Real-world Big Data workloads in the cloud
There's a flood of open data out there from organizations and governments large and small. With such easy access to this, solving common big data problems seems simpler than ever before. Got a problem with traffic, weather, or money? Analyze the right datasets, and you just might learn that 2pm on a sunny Tuesday afternoon is the best time to drive to the bank. Thanks Big Data!
The rub with trying to solve these problems is in the deployment and configuration of all the services that need to work together to get to an answer. Wouldn't it be great if there was an easy way to model a Big Data platform (complete with ingestion, processing, and visualization components), stand that up in a cloud, and get down to business? "Yes" is the right answer, and fortunately, Juju does just that.
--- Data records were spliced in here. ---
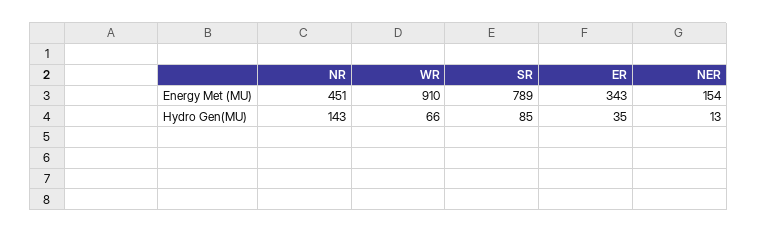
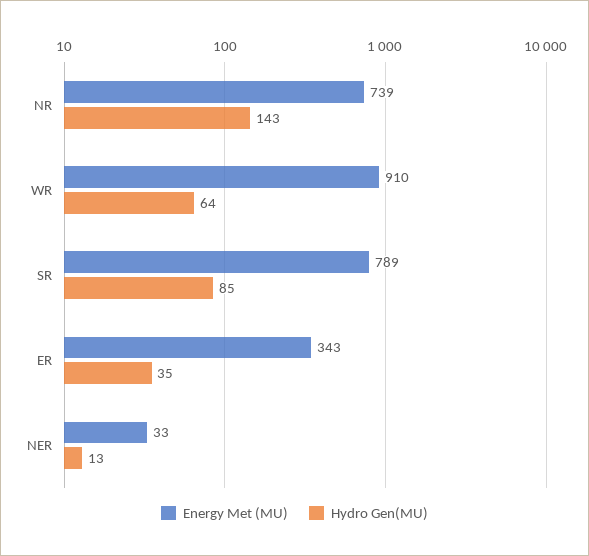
Energy Met (MU), NR: 451 -> 739
Energy Met (MU), NER: 154 -> 33
Hydro Gen(MU), WR: 66 -> 64

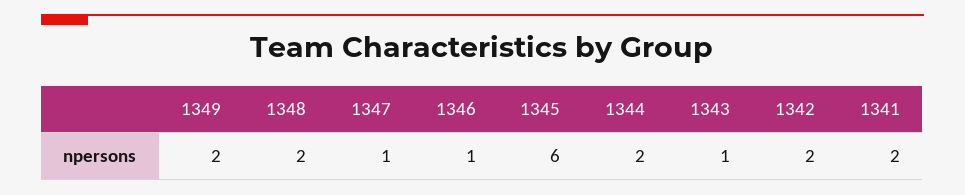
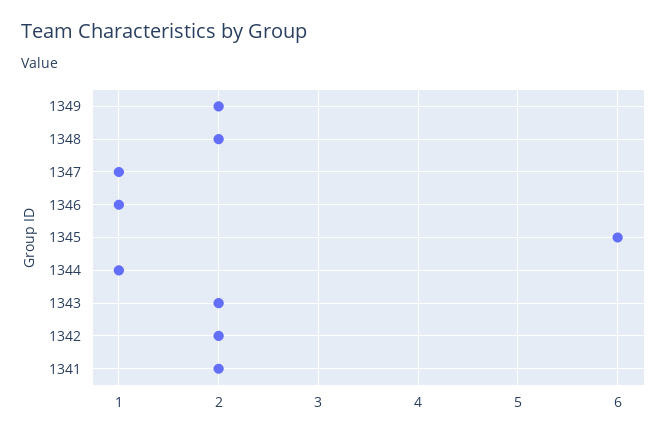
1344: 2 -> 1
1343: 1 -> 2

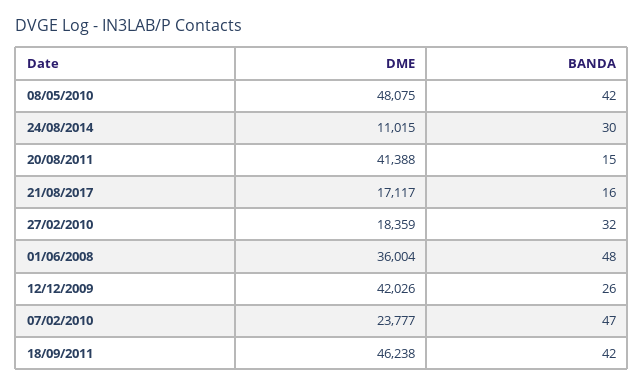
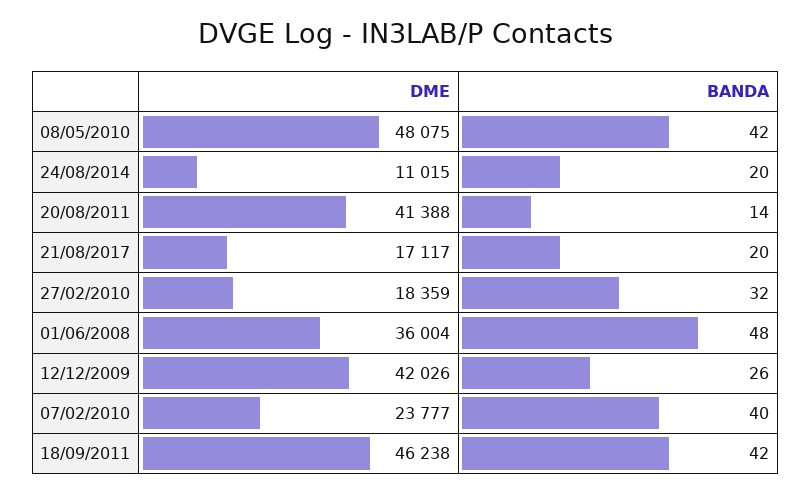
BANDA, 24/08/2014: 30 -> 20
BANDA, 20/08/2011: 15 -> 14
BANDA, 21/08/2017: 16 -> 20
BANDA, 07/02/2010: 47 -> 40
In this talk, we'll cover some of the Big Data services available in the Juju ecosystem (Hadoop, Spark, Kafka, Zeppelin, etc) and then discuss how these can be bundled together as a platform for grinding on Big Data problems. We'll then demo some of the real-world problem-solving bundles that we've found most popular, including realtime log analytics and finding meaning in financial market data. We may even tell you which is better: Emacs or vi. (just kidding, you don't need Hadoop to know it's vi).
This talk is intended for an intermediate audience and will best serve people that have a basic understanding of common components in a Big Data platform. If I say "NameNode", you should not need to google that. Ideally, you've experienced the pain of standing up Big Data first hand, or at least heard of someone that changed careers because configuring their Big Data cluster was that awful.